• **Цель задания**
Проверьте по отрывку три утверждения: (а) одна лошадь из передней пары легла на живот и удержалась на краю канавы; (б) до рассвета люди шли пешком по дороге; (в) вокруг были хорошо видны люди и телеги. На каждое ответьте «да» или «нет» и приведите точные слова отрывка, которые это решают.

• **Отрывок**
• • • •
Всходил кровавый Марс: по следам войны
Шрифт:
— Стой, стой! Обопнись! — отчаянно закричали проводники. Но кучер уже выронил вожжи, и фурманка стрелой катилась вниз. Ещё минута — и лошадь за лошадью — все очутились бы в глубокой канаве, потянув за собой, конечно, и фурманки с людьми. Но выручила сообразительность лошади. Одна из передней пары мигом легла на живот и, упираясь всем корпусом, удержалась на самом краю канавы...
Потом шли пешком до рассвета. Двигались напрямик, целиной, по картофельным полям. Кругом стоял гул и стон от пехотных обозов. Не было видно ни людей, ни телег. Только тяжкое сопенье, и грохот, и крик, и матерщина говорили о том, что здесь сгрудились тысячи глоток, колёс и ног. Вьющейся, качающейся серой стеной тянулась пехота. Отчаянная, неслыханно виртуозная брань визгливыми молниями рассекала густую тьму.
• • • •
• **Список записей**

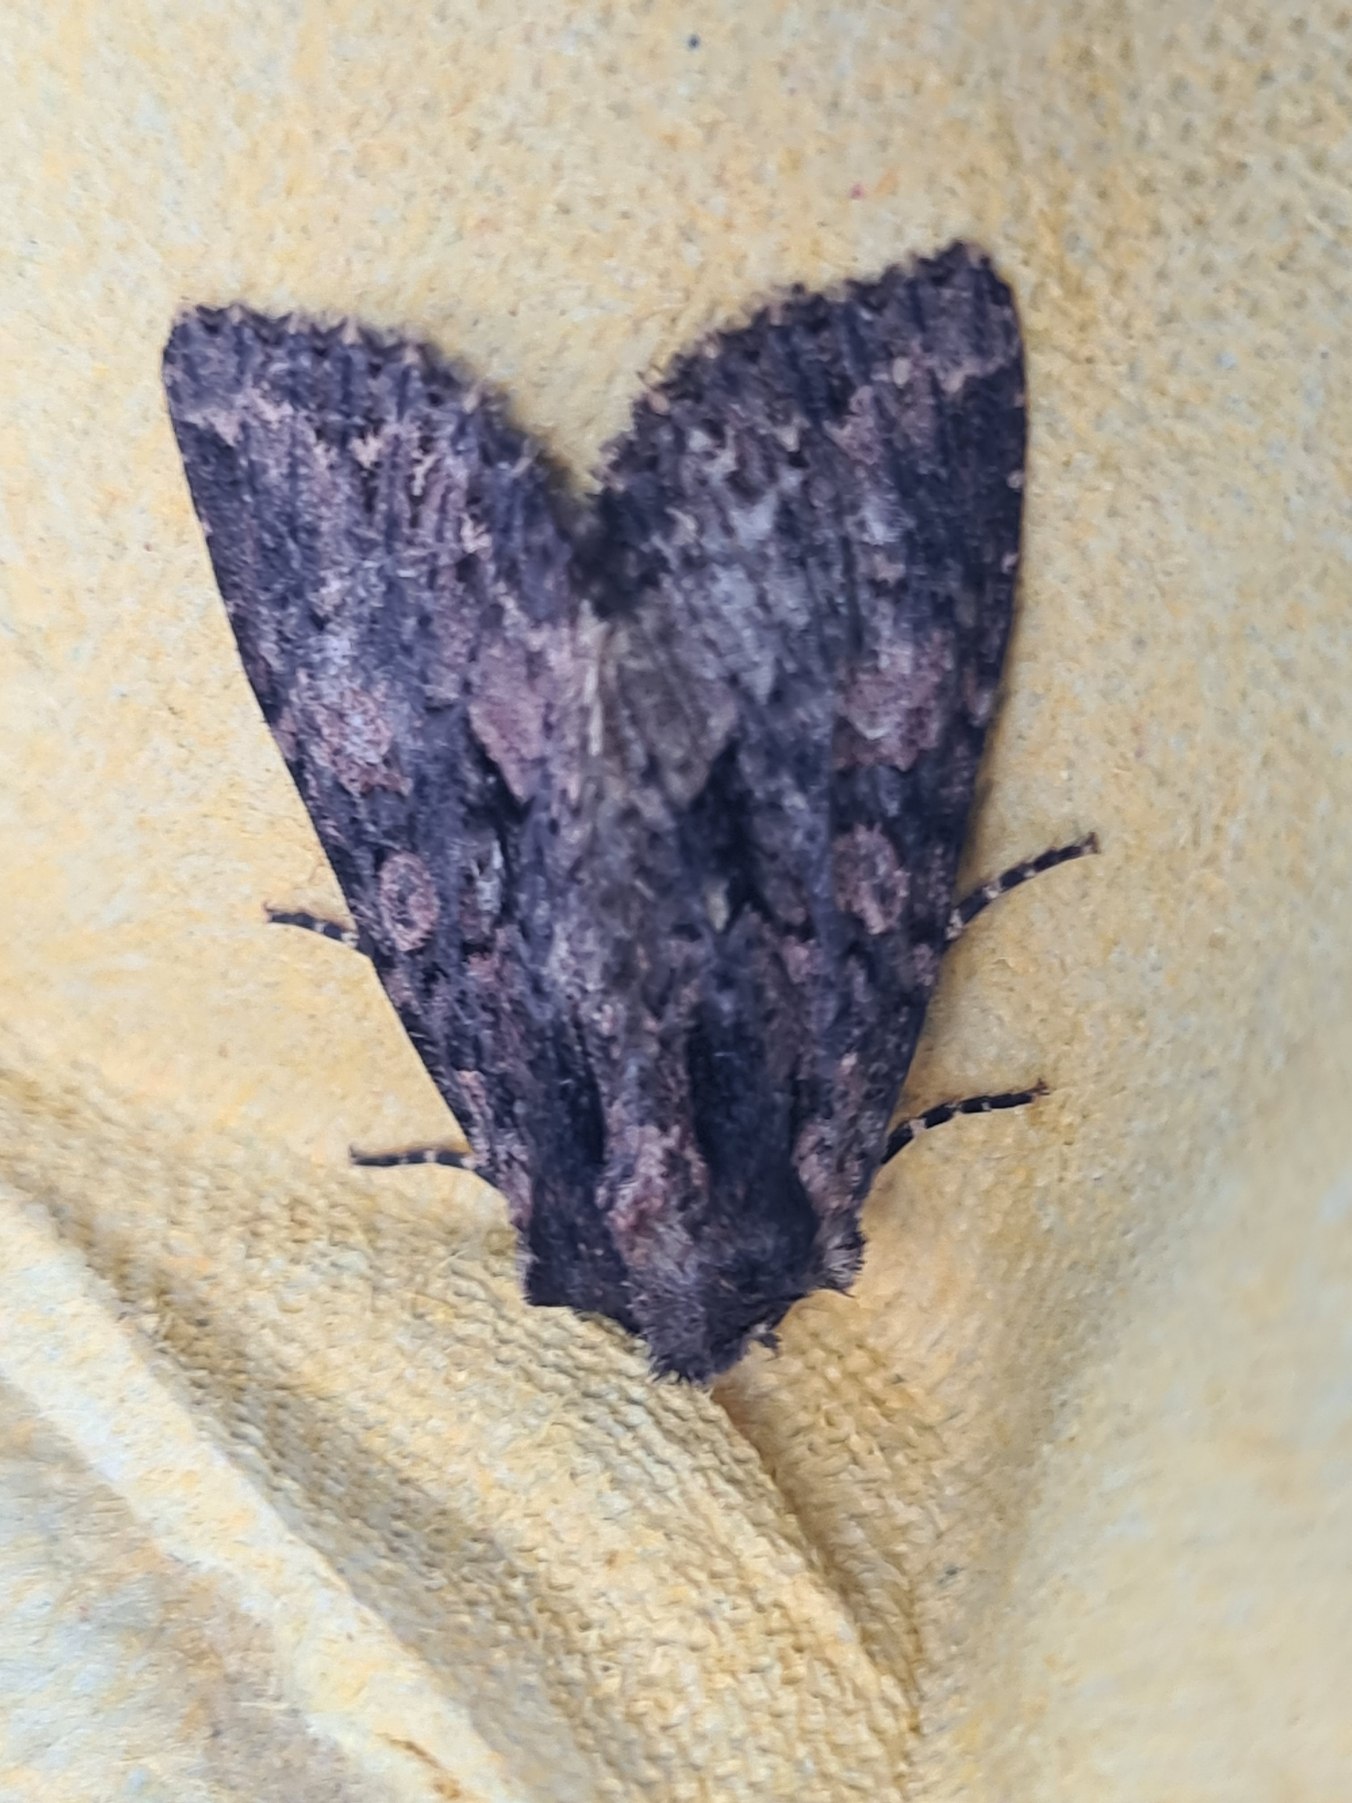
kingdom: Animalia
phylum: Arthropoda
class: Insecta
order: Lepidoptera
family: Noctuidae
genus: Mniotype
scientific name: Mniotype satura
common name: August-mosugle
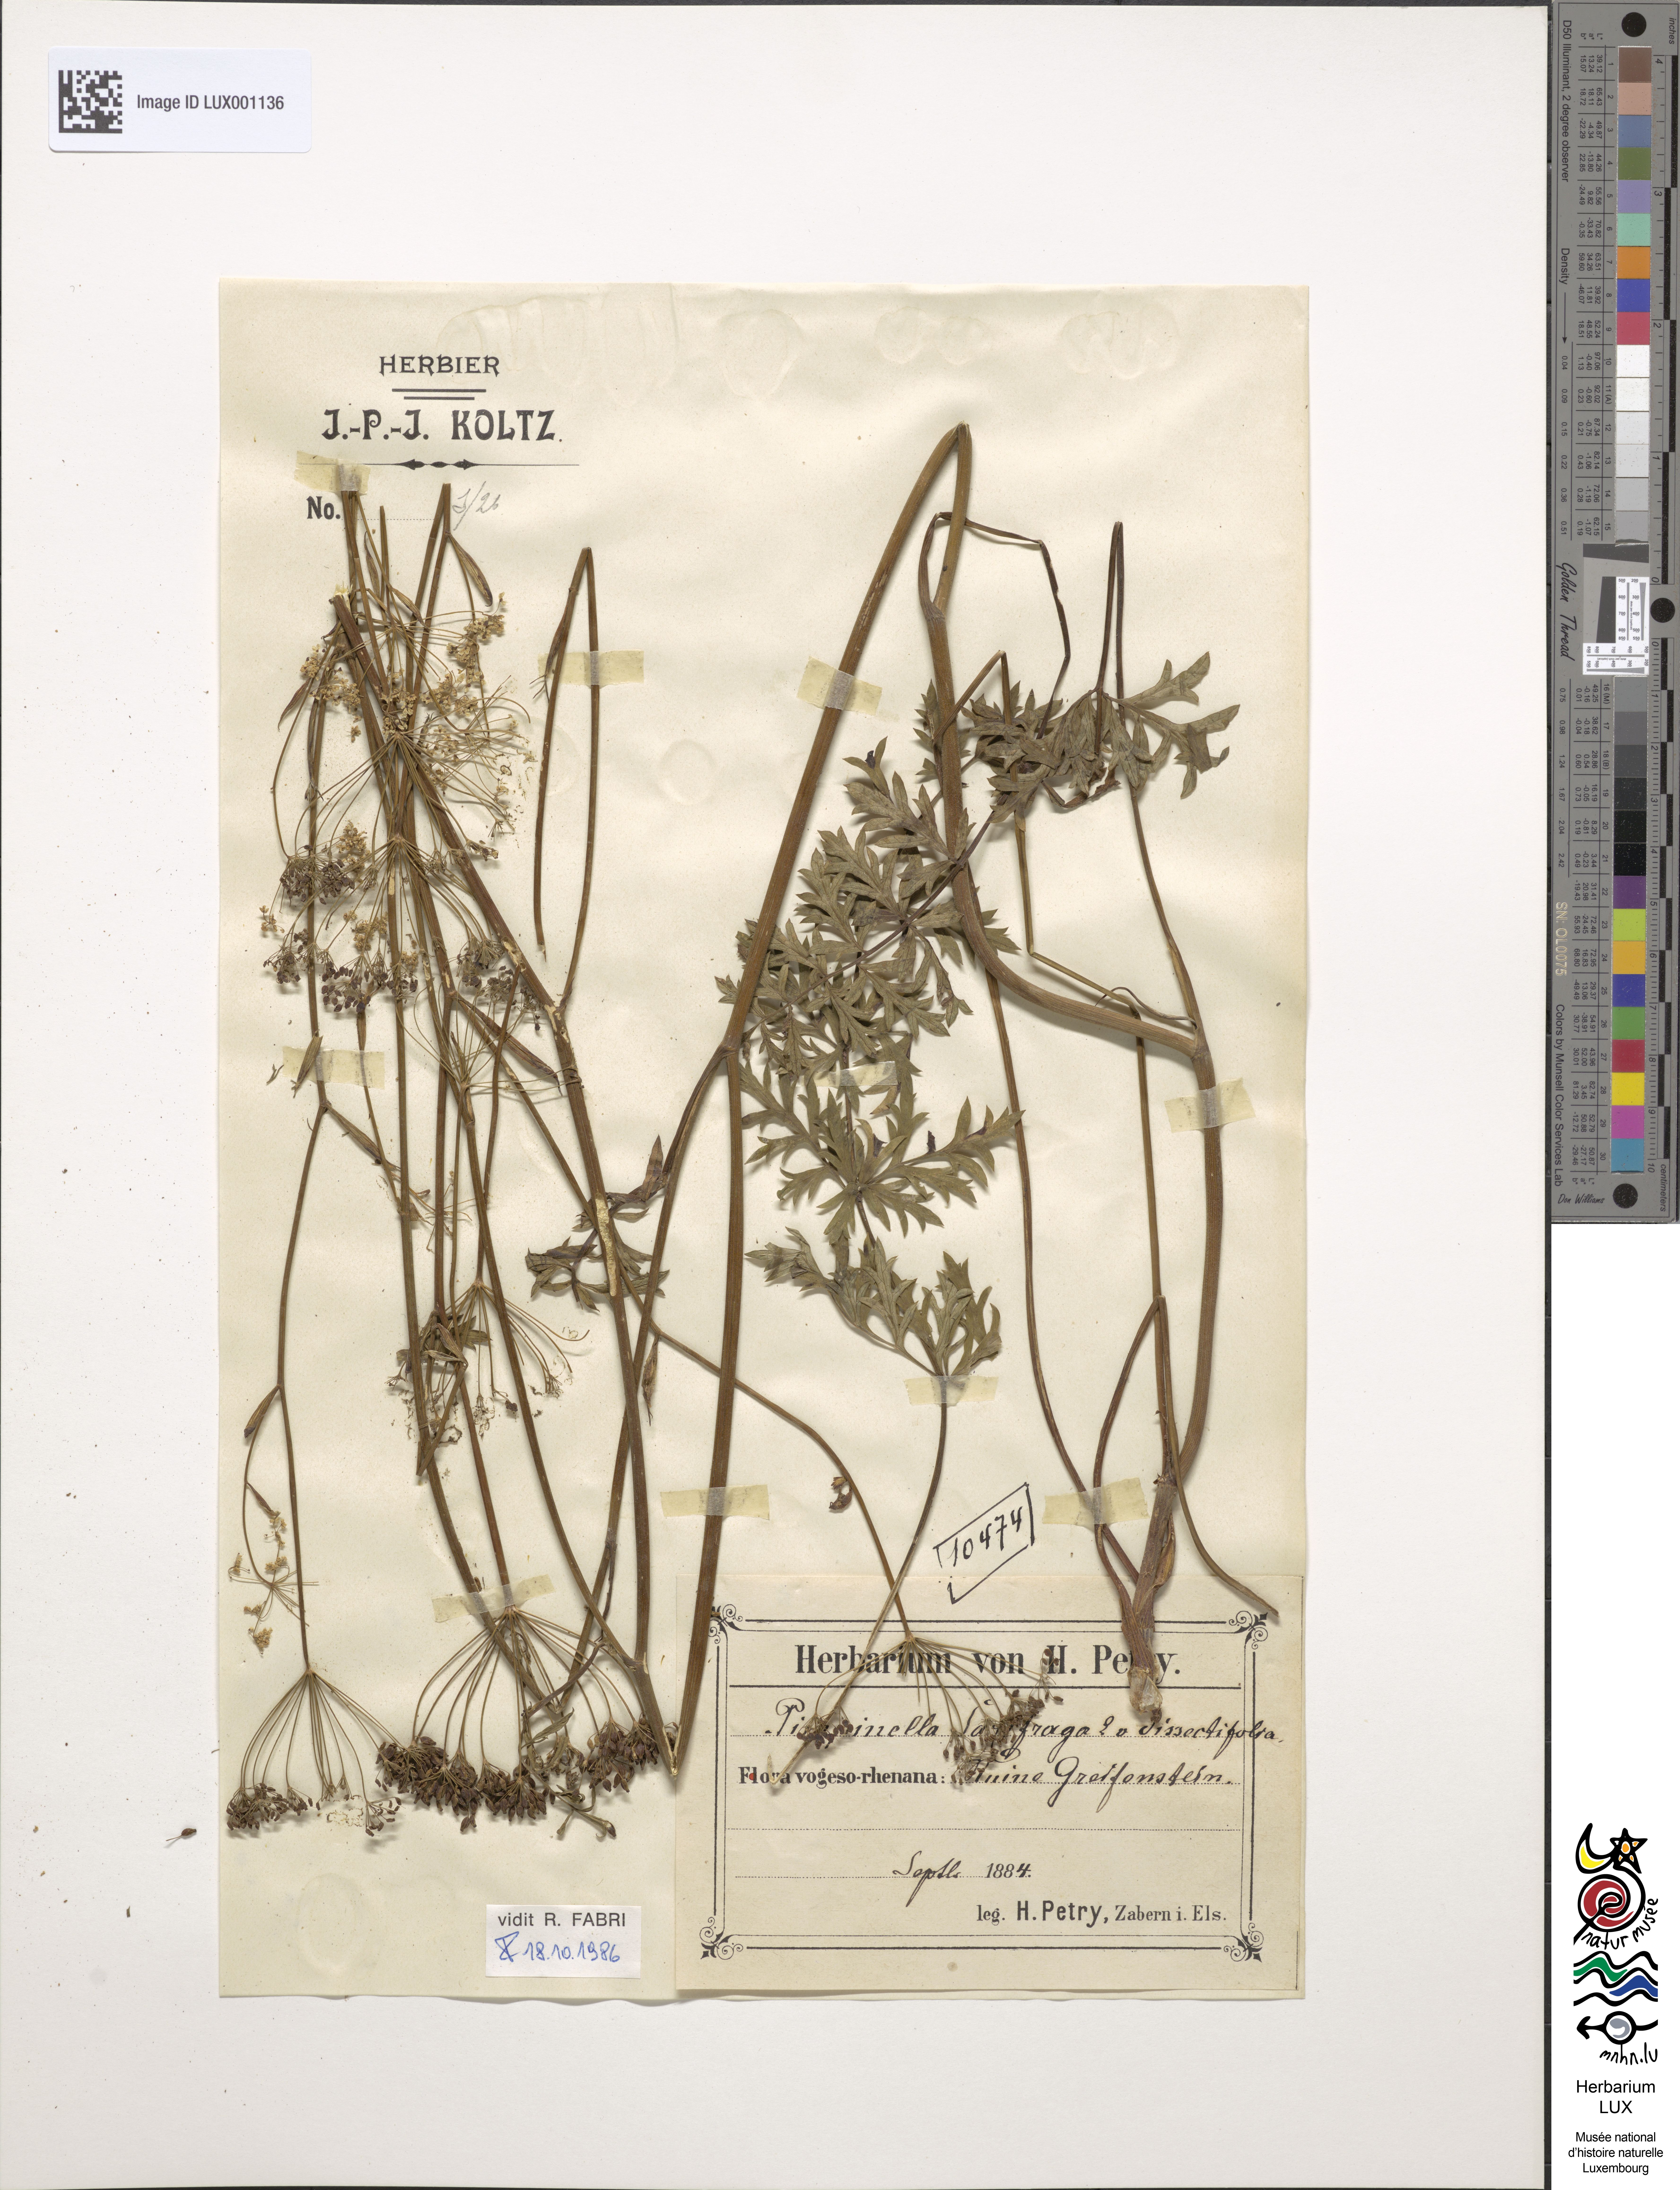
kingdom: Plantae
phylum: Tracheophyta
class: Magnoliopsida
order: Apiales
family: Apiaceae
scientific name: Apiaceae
• • • •
• **Готовое решение**
(а) Да: «Одна из передней пары мигом легла на живот и, упираясь всем корпусом, удержалась на самом краю канавы».
(б) Нет: «Двигались напрямик, целиной, по картофельным полям».
(в) Нет: «Не было видно ни людей, ни телег».